§ PROVIDED TEXT
<<<<

Friday night's feature will be an enchanting opus from Brazilian director Otavio Juliano, "The Music Tree" (2009). Premiering earlier this year, "The Music Tree" examines the plight of the Pernambuco tree in Brazil's Atlantic rainforest. The wood from the Pernambuco is considered the finest for the manufacture of violin, viola and cello bows and has been used since Mozart was composing masterpieces 250 years ago. The film documents efforts to save the trees and the music that depends on it.
"These films provide a strong foundation for the 2010 RioFest Environmental Film Festival, but there are many others that serve to empower individuals to engage in sustainable practices for the betterment of humankind and the environment in which we live," Deters stated in the release.
Other feature-length films to be shown at 2010 RioFest include "Chaparri, the Seven Bears of the Sacred Mountain" (2008), "The Greening of Southie" (2007) and "Addicted to Plastic" (2007).
RioFest Environmental Film Festival will also show "Affluenza" (1997) and its sequel, "Escape from Affluenza" (1998). Both have a running time of about an hour.
The first film, "Affluenza," explores the social and environmental consequences of materialism and over-consumption.
The sequel, "Escape from Affluenza," profiles people and organizations working for solutions that bring our lives in better balance with the environment.
The festival will also include the "Meatrix" series of short animations.
Spoofing The Matrix movies, "The Meatrix" (2003) is a creative and humorous approach to educating viewers about factory crop and dairy farming.

>>>>

§ DATA TO PROCESS
<<<<

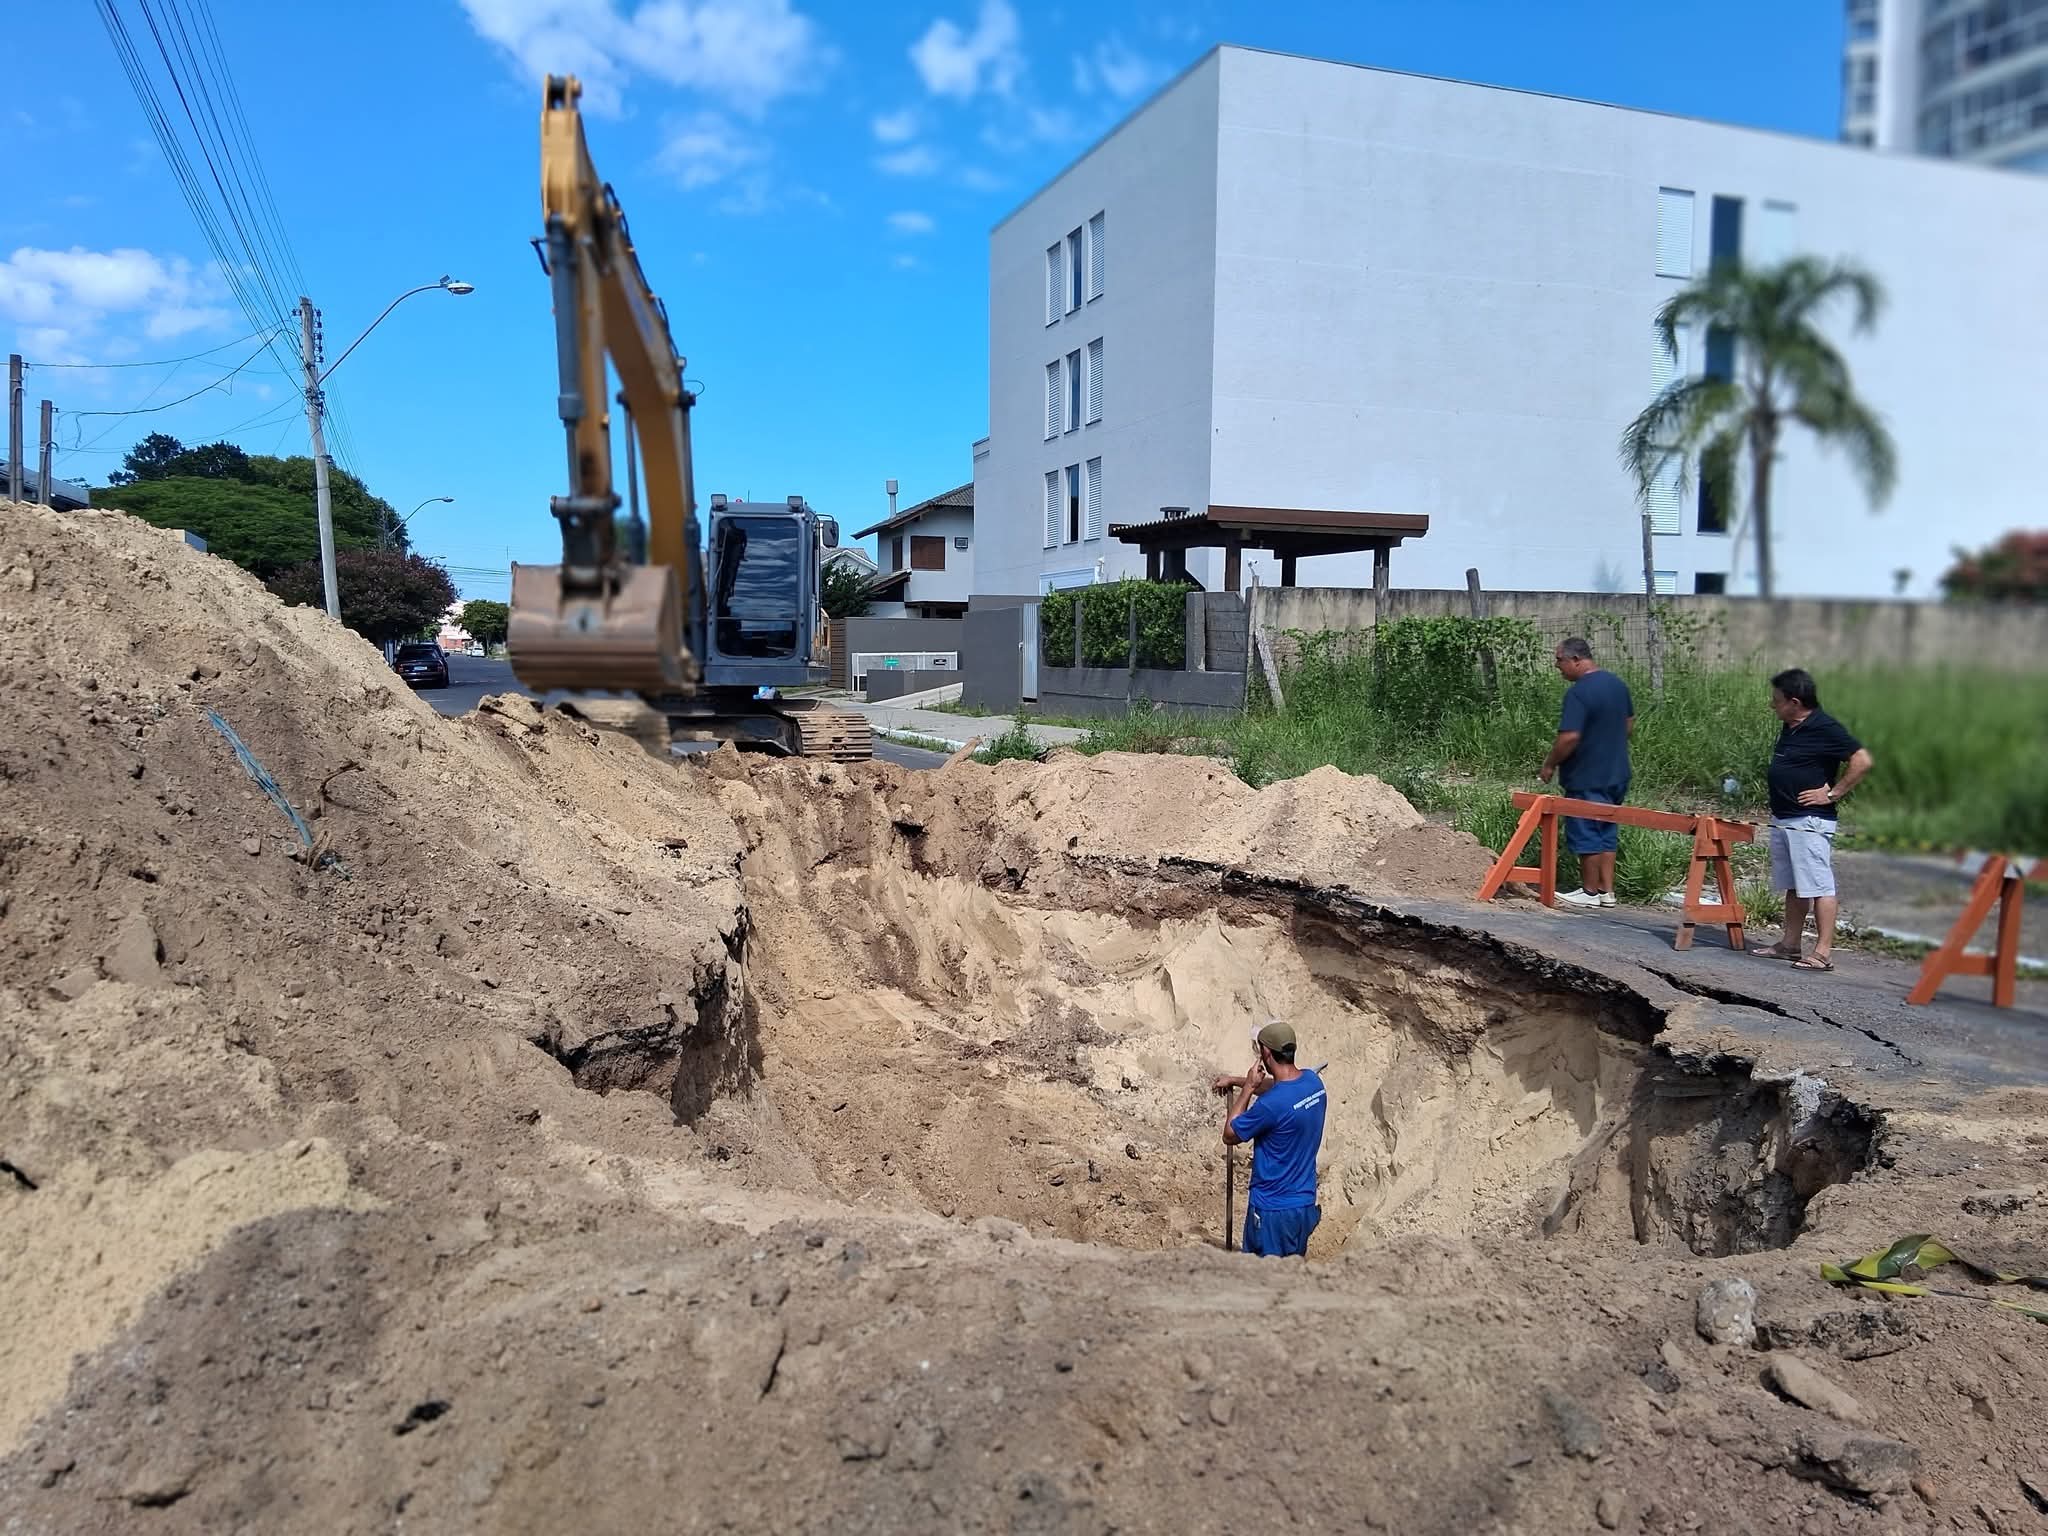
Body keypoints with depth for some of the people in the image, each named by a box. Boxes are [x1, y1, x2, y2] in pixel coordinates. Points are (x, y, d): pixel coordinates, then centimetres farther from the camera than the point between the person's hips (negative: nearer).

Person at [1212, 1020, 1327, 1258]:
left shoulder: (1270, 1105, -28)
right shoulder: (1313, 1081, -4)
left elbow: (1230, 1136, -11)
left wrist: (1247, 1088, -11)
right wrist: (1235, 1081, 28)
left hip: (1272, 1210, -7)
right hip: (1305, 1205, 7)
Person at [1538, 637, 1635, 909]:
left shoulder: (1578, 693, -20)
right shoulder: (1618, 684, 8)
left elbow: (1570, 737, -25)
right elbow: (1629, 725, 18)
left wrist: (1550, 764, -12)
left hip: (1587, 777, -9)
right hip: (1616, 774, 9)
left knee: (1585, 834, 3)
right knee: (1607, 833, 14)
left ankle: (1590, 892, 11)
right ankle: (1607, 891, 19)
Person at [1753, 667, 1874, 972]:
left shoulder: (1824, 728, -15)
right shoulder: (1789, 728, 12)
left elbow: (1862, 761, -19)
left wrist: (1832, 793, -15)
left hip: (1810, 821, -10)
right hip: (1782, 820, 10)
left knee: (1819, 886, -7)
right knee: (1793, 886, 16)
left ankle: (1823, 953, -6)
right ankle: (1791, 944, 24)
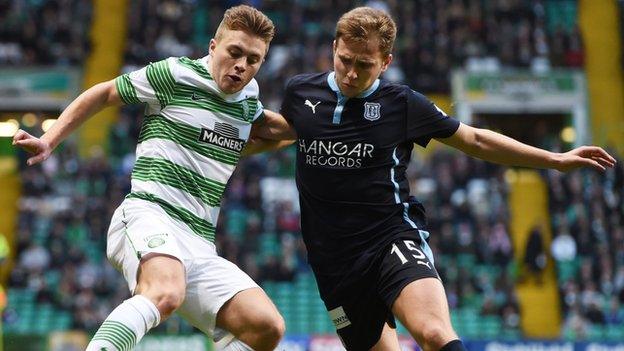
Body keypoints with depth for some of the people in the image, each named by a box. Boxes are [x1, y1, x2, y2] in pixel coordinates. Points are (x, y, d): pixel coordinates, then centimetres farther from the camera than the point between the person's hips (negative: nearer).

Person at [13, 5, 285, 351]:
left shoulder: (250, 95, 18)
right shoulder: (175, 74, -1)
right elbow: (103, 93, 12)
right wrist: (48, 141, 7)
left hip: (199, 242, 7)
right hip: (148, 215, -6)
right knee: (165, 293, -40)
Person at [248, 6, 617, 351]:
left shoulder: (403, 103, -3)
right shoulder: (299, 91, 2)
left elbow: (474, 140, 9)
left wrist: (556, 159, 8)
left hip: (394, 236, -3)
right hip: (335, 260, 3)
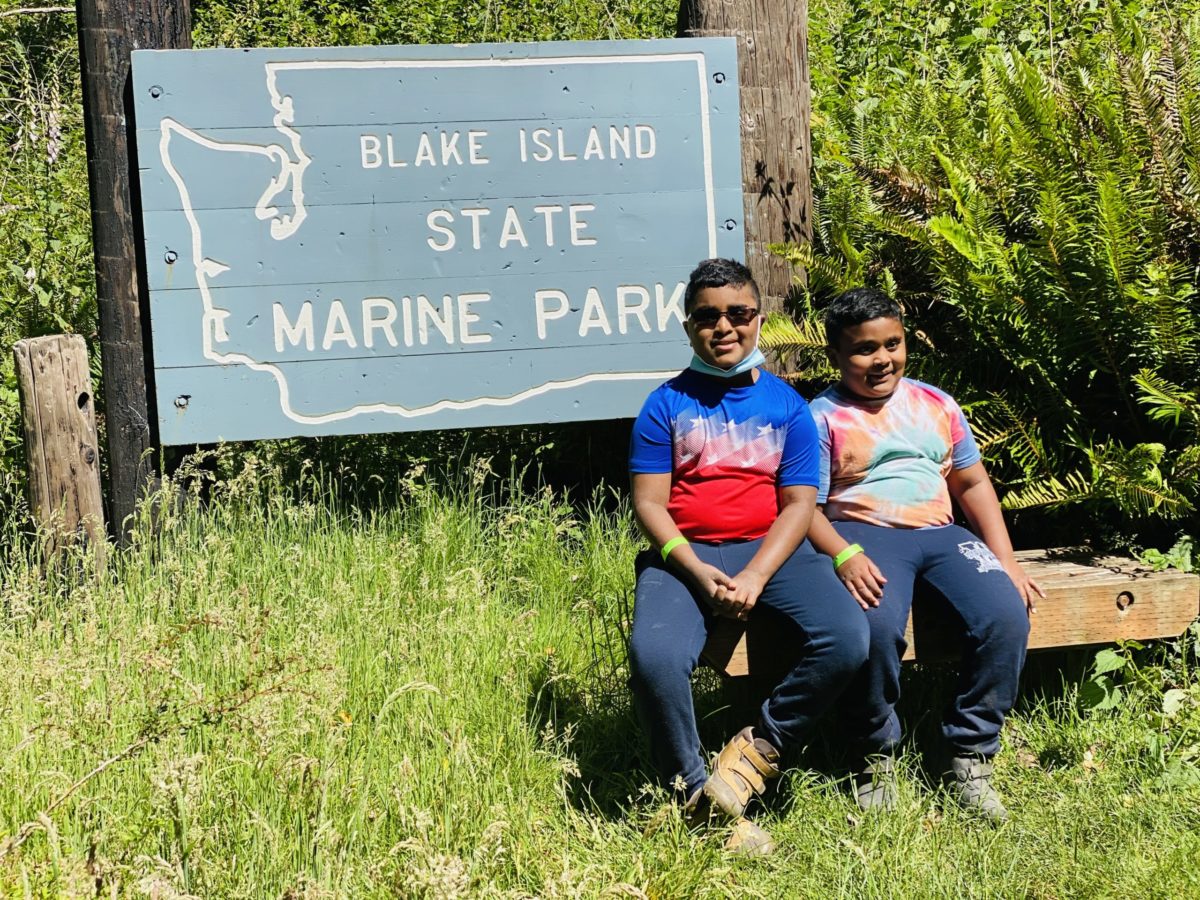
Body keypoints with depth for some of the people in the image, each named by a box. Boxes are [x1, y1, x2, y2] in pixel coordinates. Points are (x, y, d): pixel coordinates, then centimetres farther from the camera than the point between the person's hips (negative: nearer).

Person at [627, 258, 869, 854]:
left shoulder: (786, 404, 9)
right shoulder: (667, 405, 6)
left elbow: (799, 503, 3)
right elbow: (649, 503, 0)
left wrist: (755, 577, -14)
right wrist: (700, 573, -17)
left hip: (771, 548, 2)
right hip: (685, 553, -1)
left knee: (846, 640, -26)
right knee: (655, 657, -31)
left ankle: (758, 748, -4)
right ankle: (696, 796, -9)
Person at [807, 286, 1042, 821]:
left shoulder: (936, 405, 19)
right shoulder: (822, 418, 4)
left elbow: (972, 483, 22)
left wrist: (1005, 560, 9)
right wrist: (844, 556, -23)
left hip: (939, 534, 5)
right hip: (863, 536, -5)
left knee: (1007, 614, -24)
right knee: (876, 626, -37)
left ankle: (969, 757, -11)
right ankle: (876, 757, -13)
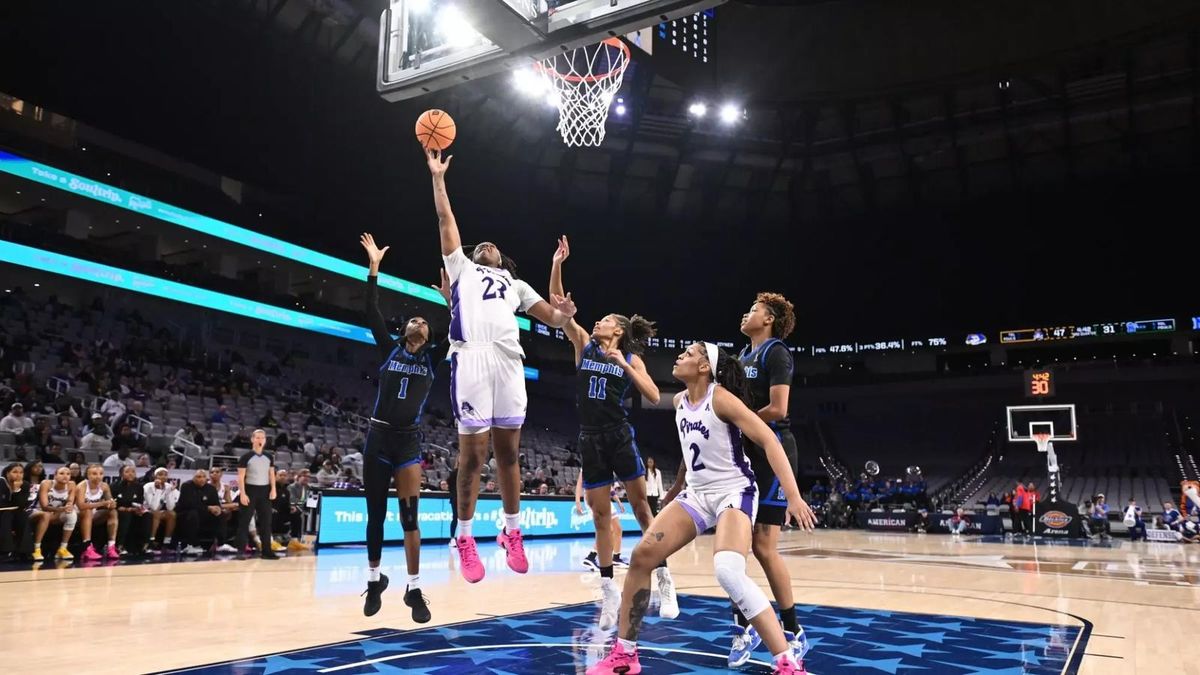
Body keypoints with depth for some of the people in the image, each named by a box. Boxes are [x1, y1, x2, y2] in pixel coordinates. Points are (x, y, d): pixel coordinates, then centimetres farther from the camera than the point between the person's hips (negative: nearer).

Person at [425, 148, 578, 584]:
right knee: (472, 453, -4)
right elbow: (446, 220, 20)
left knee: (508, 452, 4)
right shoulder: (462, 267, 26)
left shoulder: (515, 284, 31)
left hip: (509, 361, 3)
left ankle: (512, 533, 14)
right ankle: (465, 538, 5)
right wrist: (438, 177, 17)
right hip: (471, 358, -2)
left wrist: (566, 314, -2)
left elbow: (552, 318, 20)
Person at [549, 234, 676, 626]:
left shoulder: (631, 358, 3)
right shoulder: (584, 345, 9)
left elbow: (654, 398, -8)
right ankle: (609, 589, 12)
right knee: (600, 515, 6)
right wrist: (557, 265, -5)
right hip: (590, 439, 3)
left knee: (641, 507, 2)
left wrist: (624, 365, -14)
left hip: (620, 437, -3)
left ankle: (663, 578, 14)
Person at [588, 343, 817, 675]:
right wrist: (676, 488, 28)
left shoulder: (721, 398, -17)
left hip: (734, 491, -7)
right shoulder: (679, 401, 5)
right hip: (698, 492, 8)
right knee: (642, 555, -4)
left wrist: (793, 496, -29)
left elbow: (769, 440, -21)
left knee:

>>>>

§ COMPLETE THE FOLLOWING
#1 Rescale part of the entries: begin at the line of the entries that has "left hip: (509, 361, 3)" and stop after the line that has "right ankle: (609, 589, 12)", including both. Reproduce every line in that range, with each x, y, and depth value in the keypoints multiplied by 0.8 and rounded to a whole number, halves rounded up.
#2 Take the account of the RioFest Environmental Film Festival lineup further, continuing from the point where it ends.

§ OUTPUTS BY TASK
#1
left hip: (407, 289, 2)
left ankle: (410, 426, 11)
right ankle: (372, 430, 4)
right wrist: (350, 142, 14)
right hip: (377, 286, -2)
left wrist: (453, 251, -2)
left elbow: (442, 254, 16)
Person at [549, 234, 676, 626]:
left shoulder: (505, 286, 2)
right shoulder: (467, 276, 7)
left elbow: (523, 318, -6)
right ankle: (487, 471, 10)

#2
"The Meatrix II, Revolting" and "The Meatrix II-1/2" (both 2006) expand on the original's theme, while promoting social action.
Several films focus on water, including "Rio Grande, River of Connection," a documentary produced as an educational film for students by Alexis Rykken of San Antonio, N.M.
"Reviving a Watershed" and "Mixing: A Dialogue on Wastewater" are two other films that focus on water-related issues.
"It's important that we all recognize and understand the value of our limited resources and what we must do to preserve them," Deters said.
Festival tickets are priced at $25 for a two-day pass and $15 for one day. Tickets for the Saturday night showing of "Food, Inc." are $5 each.
Tickets may be purchased by check or money order. Since the RioFest Environmental Film Festival is a 501-3C non-profit entity established under the fiscal sponsorship of Friends of the Bosque del Apache National Wildlife Refuge, checks should be made to Friends of the Bosque and sent to: RioFest Environmental Film Festival, P.O. Box 508, Socorro, NM 87801.